The air whistled. The sand crunched softly as the stick fell from his hands. It took a moment for him to realize what had happened. He still didn’t understand when he saw the arrow shaft quivering in his leg. Not even when he looked up and saw her drawing another one, aiming it at him and releasing.
It struck him in the shoulder. Now he bled. Now he knew.
And he screamed.
“INFECTED!” he roared, clutching the arrow in his shoulder. “You’re further gone than I thought, sister. Put the bow down before your cure becomes even more-”
“There is no cure, Naxiaw. Not for what happened to me.” She spoke without a quaver in her voice as she calmly nocked another arrow. “And there’s no such thing as no more pain. For anyone.”
“So you intend to kill me,” Naxiaw snarled, gesturing down at Lenk. “For this? For the thing that killed Inqalle? Your sister?”

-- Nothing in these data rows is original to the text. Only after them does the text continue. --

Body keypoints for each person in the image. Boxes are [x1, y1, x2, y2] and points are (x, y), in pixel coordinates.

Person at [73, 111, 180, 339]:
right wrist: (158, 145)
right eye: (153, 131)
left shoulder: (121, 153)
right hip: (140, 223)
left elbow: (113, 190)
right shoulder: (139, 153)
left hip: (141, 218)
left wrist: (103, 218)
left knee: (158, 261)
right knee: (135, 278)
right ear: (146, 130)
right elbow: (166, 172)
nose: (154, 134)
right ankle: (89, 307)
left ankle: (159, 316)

“She wasn’t mine,” Kataria replied, drawing the arrow back. “I’m sorry she died for me. I’m sorry you bleed for me.” She took aim. “I’m sorry, Naxiaw. You don’t have to believe me. But I do.”
“Think of what you’re doing, sister. Think of what your tribesmen would say.”
“What they’ve always said. What I never understood.”
“They will hate you. They will hunt you.”
“I know.”
“They will kill you.”
“That, too.”
“Stop being so damn calm about it, then.”
“I can’t be angry. Not about this, no more than I can be angry about the dirt and the sky and the dead. This, what’s happening here, is not something I can help. It simply is.”
He snarled. “Do it, then. Kill me, as he killed Inqalle, as you kill Inqalle’s memory.”
“I don’t want to. And I won’t. Because you’re going to leave.”
“Leave?” He backed away, hunched over like a wounded animal. “Leave this unavenged? Leave my sister’s body here?”
“No. You can take her body. You can come back and kill me someday. You can kill every human in the world and however many tulwar, couthi and other people it takes to make you happy.”
She stepped over Lenk.
“But this one belongs to me.”
What passed between them, as their eyes met and narrowed upon each other, was not the Howling. But it was something. Something that made him realize, made her stronger. And for the first moment since they had met, they understood one another.
He turned and stalked away, into the darkness. “Your father would hate you for this.”
She lowered the arrow as he retreated. “And my mother?”